■ Work task:
Copy the listing below word for word, leaving out the pictures.
------ Data for the task ------
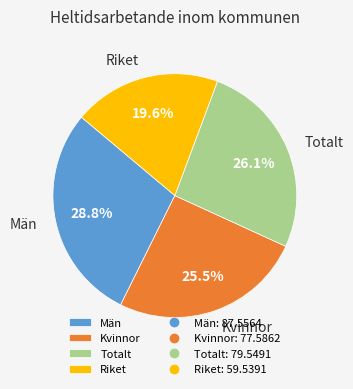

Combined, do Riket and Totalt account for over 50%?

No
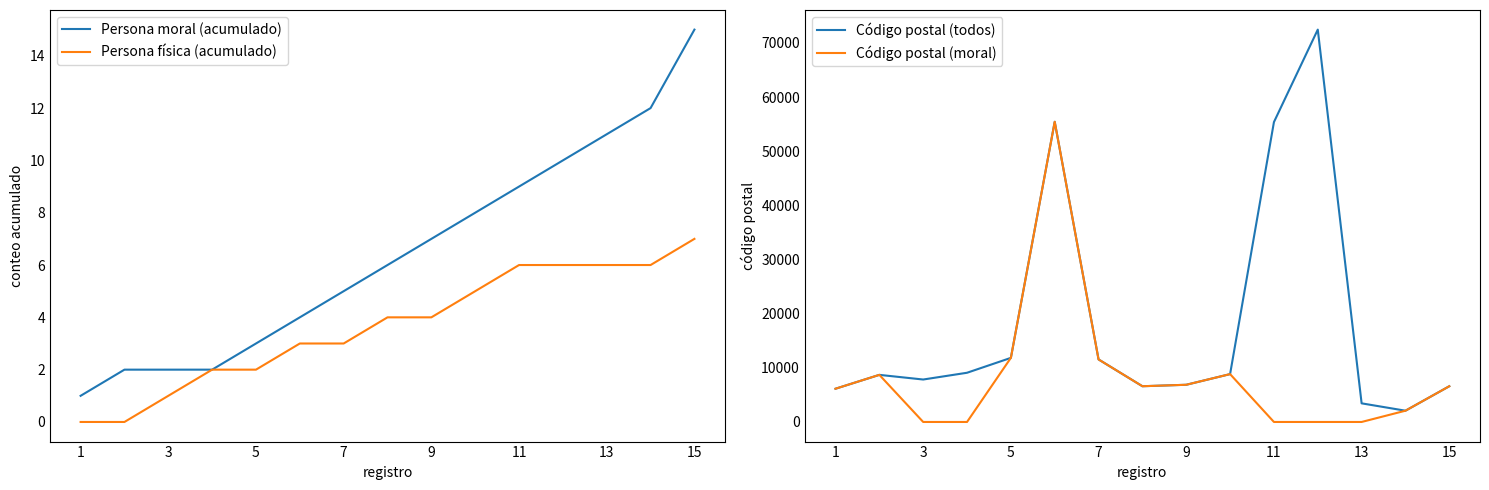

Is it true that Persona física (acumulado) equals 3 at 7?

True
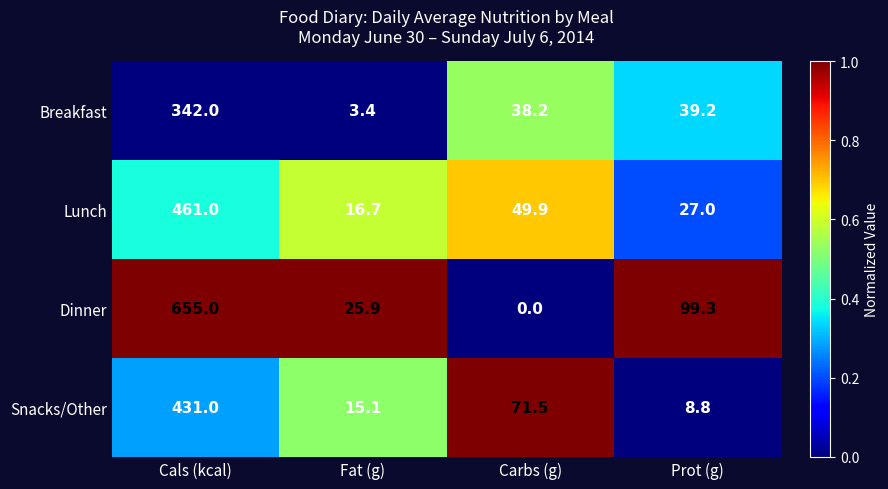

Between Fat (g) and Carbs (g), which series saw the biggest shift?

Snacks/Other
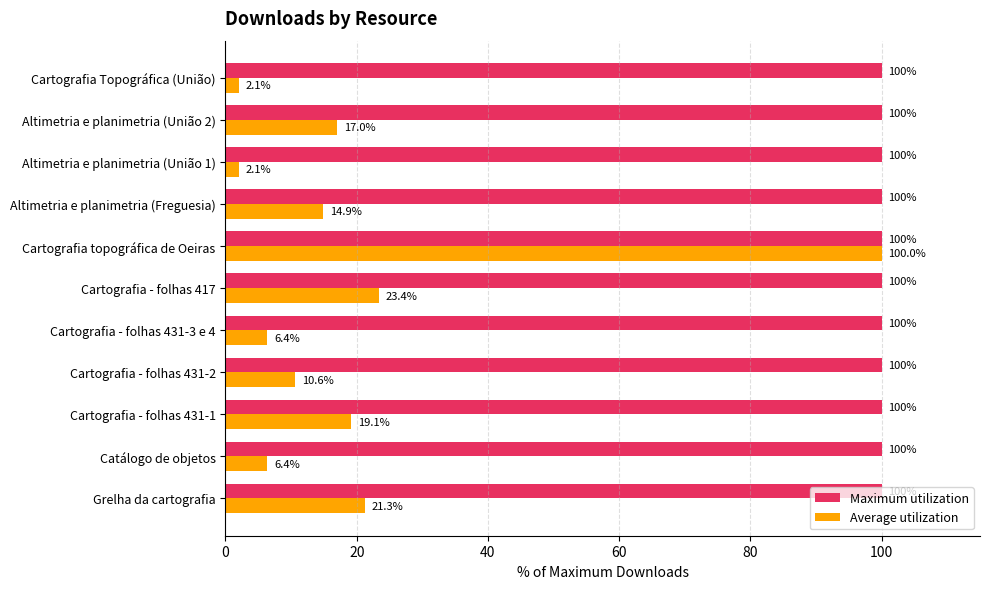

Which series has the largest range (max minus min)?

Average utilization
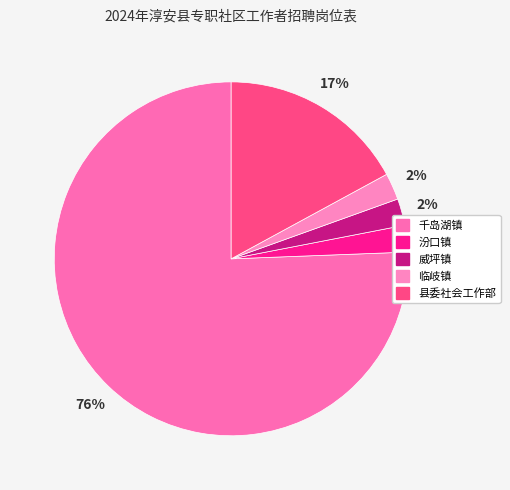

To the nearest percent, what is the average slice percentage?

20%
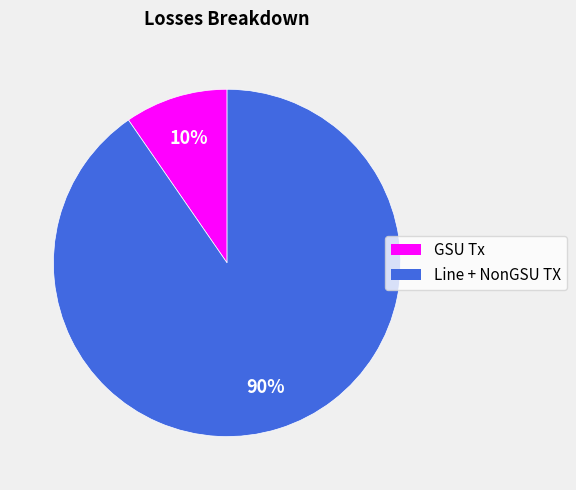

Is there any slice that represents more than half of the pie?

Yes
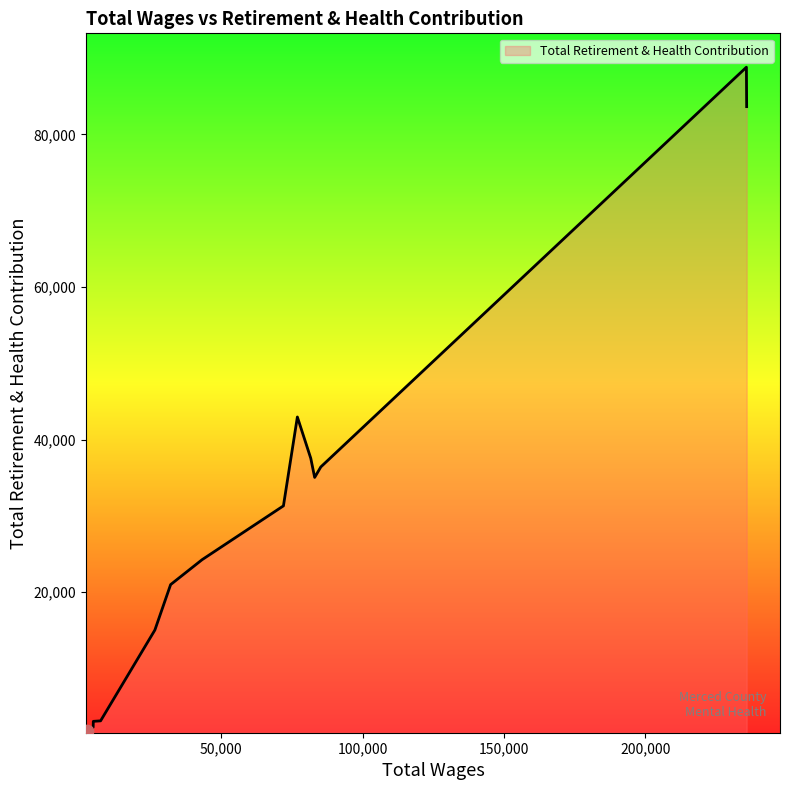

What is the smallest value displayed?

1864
------
■ Final answer:
Combined, do Riket and Totalt account for over 50%?

No

Is it true that Persona física (acumulado) equals 3 at 7?

True

Between Fat (g) and Carbs (g), which series saw the biggest shift?

Snacks/Other

Which series has the largest range (max minus min)?

Average utilization

To the nearest percent, what is the average slice percentage?

20%

Is there any slice that represents more than half of the pie?

Yes

What is the smallest value displayed?

1864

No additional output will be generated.